- **Problem to work on**: In the records, find each line where "curtain" occurs, and copy it.

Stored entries
------------
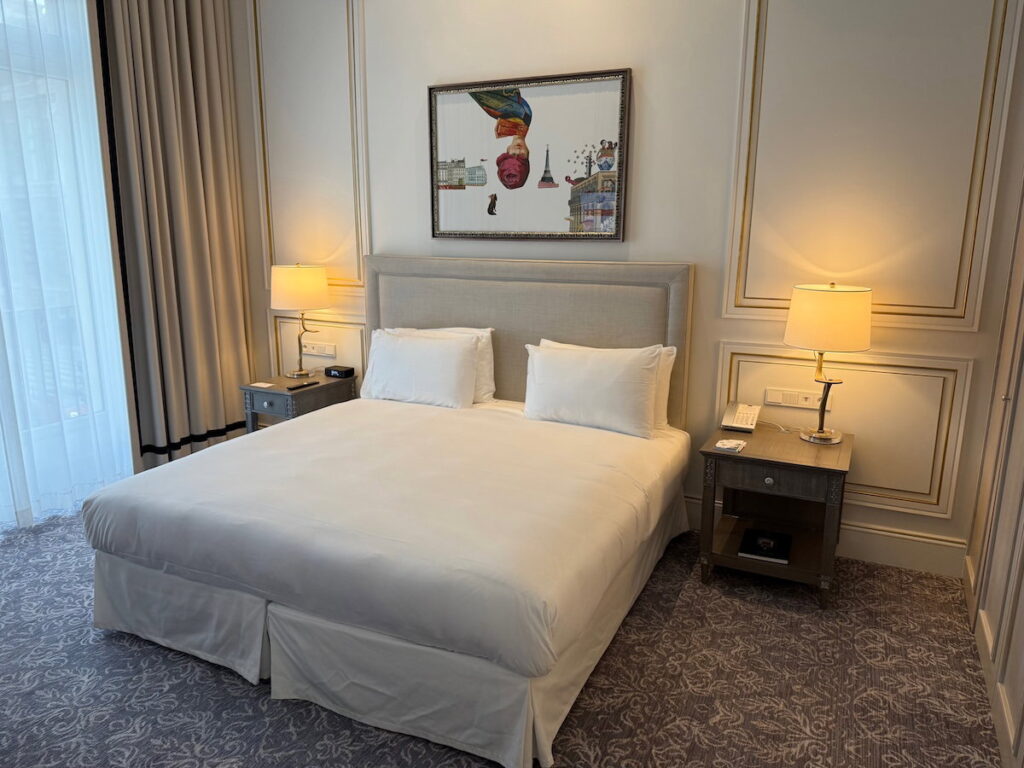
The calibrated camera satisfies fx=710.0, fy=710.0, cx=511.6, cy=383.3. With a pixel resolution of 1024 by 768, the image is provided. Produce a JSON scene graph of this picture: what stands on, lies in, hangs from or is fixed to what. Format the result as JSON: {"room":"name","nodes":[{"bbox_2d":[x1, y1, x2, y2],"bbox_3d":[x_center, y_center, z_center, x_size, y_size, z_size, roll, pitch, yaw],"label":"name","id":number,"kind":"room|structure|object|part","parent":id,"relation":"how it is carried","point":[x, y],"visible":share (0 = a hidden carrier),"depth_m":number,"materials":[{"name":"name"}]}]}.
{"room":"bedroom","nodes":[
{"label":"bedroom","id":0,"kind":"room"},
{"bbox_2d":[0,0,135,527],"bbox_3d":[-2.813,-0.524,2.952,0.154,2.519,2.330,6,14,25],"label":"window","id":1,"kind":"structure","parent":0,"point":[18,61],"depth_m":3.73,"materials":[{"name":"glass"}]},
{"bbox_2d":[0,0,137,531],"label":"sheer curtain","id":2,"kind":"structure","parent":0,"point":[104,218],"depth_m":3.63,"materials":[{"name":"fabric"}]},
{"bbox_2d":[100,0,256,471],"bbox_3d":[-1.910,-1.067,4.161,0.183,3.231,0.823,6,14,25],"label":"curtain","id":3,"kind":"object","parent":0,"point":[181,72],"visible":0.95,"depth_m":4.13,"materials":[{"name":"fabric"}]},
{"bbox_2d":[0,506,1006,767],"bbox_3d":[-0.730,1.126,2.004,5.003,0.104,4.471,6,14,25],"label":"carpet floor","id":4,"kind":"structure","parent":0,"point":[240,698],"depth_m":2.36,"materials":[{"name":"carpet"}]},
{"bbox_2d":[240,371,356,429],"bbox_3d":[-1.279,0.276,4.315,0.425,0.591,0.587,6,14,25],"label":"nightstand","id":5,"kind":"object","parent":4,"relation":"on","point":[302,394],"visible":0.42,"depth_m":4.12,"materials":[{"name":"wood"}]},
{"bbox_2d":[249,381,274,388],"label":"notepad","id":6,"kind":"object","parent":5,"relation":"on","point":[259,384],"visible":0.98,"depth_m":4.13,"materials":[{"name":"white paper"}]},
{"bbox_2d":[271,263,330,377],"bbox_3d":[-1.254,-0.383,4.257,0.343,0.683,0.341,6,14,25],"label":"table lamp","id":7,"kind":"object","parent":5,"relation":"on","point":[280,304],"visible":0.99,"depth_m":4.09,"materials":[{"name":"metal"}]},
{"bbox_3d":[-1.273,-0.573,4.231,0.385,0.249,0.370,6,14,25],"label":"lamp shade","id":8,"kind":"part","parent":7,"relation":"part of","materials":[{"name":"beige fabric"}]},
{"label":"lamp base","id":9,"kind":"part","parent":7,"relation":"part of","materials":[{"name":"gold metal"}]},
{"bbox_2d":[287,380,319,389],"bbox_3d":[-1.203,0.010,4.082,0.047,0.019,0.190,6,14,25],"label":"remote control","id":10,"kind":"object","parent":5,"relation":"on","point":[295,388],"visible":0.99,"depth_m":4.06,"materials":[{"name":"black plastic"}]},
{"bbox_2d":[324,365,354,378],"bbox_3d":[-1.052,-0.075,4.347,0.152,0.055,0.100,6,14,25],"label":"alarm clock","id":11,"kind":"object","parent":5,"relation":"on","point":[346,371],"visible":0.99,"depth_m":4.31,"materials":[{"name":"black plastic"}]},
{"bbox_2d":[80,255,698,767],"bbox_3d":[-0.352,0.211,3.001,1.881,1.297,2.097,6,14,25],"label":"bed","id":12,"kind":"object","parent":4,"relation":"on","point":[486,313],"visible":0.99,"depth_m":2.48,"materials":[{"name":"white fabric"}]},
{"bbox_2d":[358,329,479,407],"bbox_3d":[-0.502,-0.081,3.813,0.702,0.368,0.253,6,14,25],"label":"pillow","id":13,"kind":"object","parent":12,"relation":"on","point":[416,360],"visible":0.99,"depth_m":3.72,"materials":[{"name":"white fabric"}]},
{"bbox_3d":[-0.004,-0.077,4.032,1.613,1.279,0.199,6,14,25],"label":"headboard","id":14,"kind":"part","parent":12,"relation":"part of","materials":[{"name":"beige fabric"}]},
{"bbox_2d":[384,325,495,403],"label":"pillow","id":15,"kind":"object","parent":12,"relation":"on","point":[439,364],"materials":[{"name":"white fabric"}]},
{"bbox_2d":[523,341,661,438],"bbox_3d":[0.367,0.017,3.367,0.691,0.387,0.248,6,14,25],"label":"pillow","id":16,"kind":"object","parent":12,"relation":"on","point":[575,373],"visible":1,"depth_m":3.27,"materials":[{"name":"white fabric"}]},
{"bbox_2d":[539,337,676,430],"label":"pillow","id":17,"kind":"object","parent":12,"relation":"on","point":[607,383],"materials":[{"name":"white fabric"}]},
{"bbox_2d":[695,423,853,608],"bbox_3d":[1.148,0.552,3.144,0.563,0.601,0.605,6,14,25],"label":"nightstand","id":18,"kind":"object","parent":4,"relation":"on","point":[789,463],"visible":0.9,"depth_m":2.99,"materials":[{"name":"brown wood"}]},
{"bbox_2d":[715,438,745,452],"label":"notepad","id":19,"kind":"object","parent":18,"relation":"on","point":[728,446],"visible":0.99,"depth_m":2.97,"materials":[{"name":"white"}]},
{"bbox_2d":[721,402,759,433],"bbox_3d":[1.057,0.151,3.271,0.145,0.109,0.169,6,14,25],"label":"telephone","id":20,"kind":"object","parent":18,"relation":"on","point":[736,418],"visible":0.99,"depth_m":3.26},
{"bbox_2d":[738,527,791,563],"bbox_3d":[1.105,0.702,3.103,0.194,0.026,0.261,6,14,25],"label":"book","id":21,"kind":"object","parent":18,"relation":"in","point":[768,543],"visible":0.99,"depth_m":3.07,"materials":[{"name":"black paper"}]},
{"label":"knob","id":22,"kind":"part","parent":18,"relation":"part of","materials":[{"name":"silver metal"}]},
{"bbox_2d":[783,282,868,441],"bbox_3d":[1.315,-0.090,3.018,0.325,0.683,0.326,6,14,25],"label":"table lamp","id":23,"kind":"object","parent":18,"relation":"on","point":[798,340],"visible":0.99,"depth_m":2.87,"materials":[{"name":"gold metal"}]},
{"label":"lamp base","id":24,"kind":"part","parent":23,"relation":"part of","materials":[{"name":"gold metal"}]},
{"bbox_3d":[1.327,-0.283,2.983,0.370,0.242,0.361,6,14,25],"label":"drum shade","id":25,"kind":"part","parent":23,"relation":"part of","materials":[{"name":"beige fabric"}]},
{"bbox_2d":[963,11,1023,765],"bbox_3d":[1.616,-0.343,1.877,0.366,2.913,2.007,6,14,25],"label":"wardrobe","id":26,"kind":"object","parent":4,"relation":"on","point":[1020,596],"visible":1,"depth_m":2.45,"materials":[{"name":"wood"}]},
{"bbox_2d":[234,0,1023,572],"bbox_3d":[0.218,-0.930,3.715,4.686,3.241,0.181,6,14,25],"label":"back wall","id":27,"kind":"structure","parent":0,"point":[626,54],"depth_m":3.24,"materials":[{"name":"paint"}]},
{"bbox_2d":[250,0,370,289],"bbox_3d":[-1.214,-1.510,4.268,0.961,1.886,0.040,6,14,25],"label":"wall molding","id":28,"kind":"structure","parent":27,"relation":"attached to","point":[352,33],"depth_m":4.24,"materials":[{"name":"white paint"}]},
{"bbox_2d":[270,312,365,383],"bbox_3d":[-1.209,-0.102,4.632,0.886,0.653,0.032,6,14,25],"label":"wall molding","id":29,"kind":"structure","parent":27,"relation":"attached to","point":[340,340],"depth_m":4.58,"materials":[{"name":"paint"}]},
{"bbox_2d":[302,341,336,358],"bbox_3d":[-1.227,-0.215,4.494,0.261,0.083,0.015,6,14,25],"label":"wall socket","id":30,"kind":"object","parent":27,"relation":"attached to","point":[312,351],"visible":0.99,"depth_m":4.48,"materials":[{"name":"white plastic"}]},
{"bbox_2d":[428,67,631,241],"bbox_3d":[0.051,-1.146,3.655,1.098,0.802,0.035,6,14,25],"label":"framed picture","id":31,"kind":"object","parent":27,"relation":"attached to","point":[503,181],"visible":0.99,"depth_m":3.63},
{"bbox_2d":[764,386,831,410],"bbox_3d":[1.332,0.070,3.302,0.284,0.079,0.015,6,14,25],"label":"wall socket","id":32,"kind":"object","parent":27,"relation":"attached to","point":[810,403],"visible":0.93,"depth_m":3.30,"materials":[{"name":"white plastic"}]},
{"bbox_2d":[682,496,965,577],"bbox_3d":[0.273,0.589,3.902,3.909,0.159,0.018,6,14,25],"label":"baseboard","id":33,"kind":"structure","parent":27,"relation":"attached to","point":[885,558],"depth_m":3.23,"materials":[{"name":"white paint"}]},
{"bbox_2d":[716,343,972,515],"bbox_3d":[1.452,0.210,3.273,1.080,0.678,0.040,6,14,25],"label":"wall molding","id":34,"kind":"structure","parent":27,"relation":"attached to","point":[734,371],"depth_m":3.17,"materials":[{"name":"paint"}]},
{"bbox_2d":[722,0,1020,329],"bbox_3d":[1.472,-1.144,2.973,1.035,1.807,0.046,6,14,25],"label":"wall molding","id":35,"kind":"structure","parent":27,"relation":"attached to","point":[916,304],"depth_m":2.99,"materials":[{"name":"paint"}]}
]}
------------
- **Response box**:
{"bbox_2d":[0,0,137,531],"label":"sheer curtain","id":2,"kind":"structure","parent":0,"point":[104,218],"depth_m":3.63,"materials":[{"name":"fabric"}]},
{"bbox_2d":[100,0,256,471],"bbox_3d":[-1.910,-1.067,4.161,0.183,3.231,0.823,6,14,25],"label":"curtain","id":3,"kind":"object","parent":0,"point":[181,72],"visible":0.95,"depth_m":4.13,"materials":[{"name":"fabric"}]},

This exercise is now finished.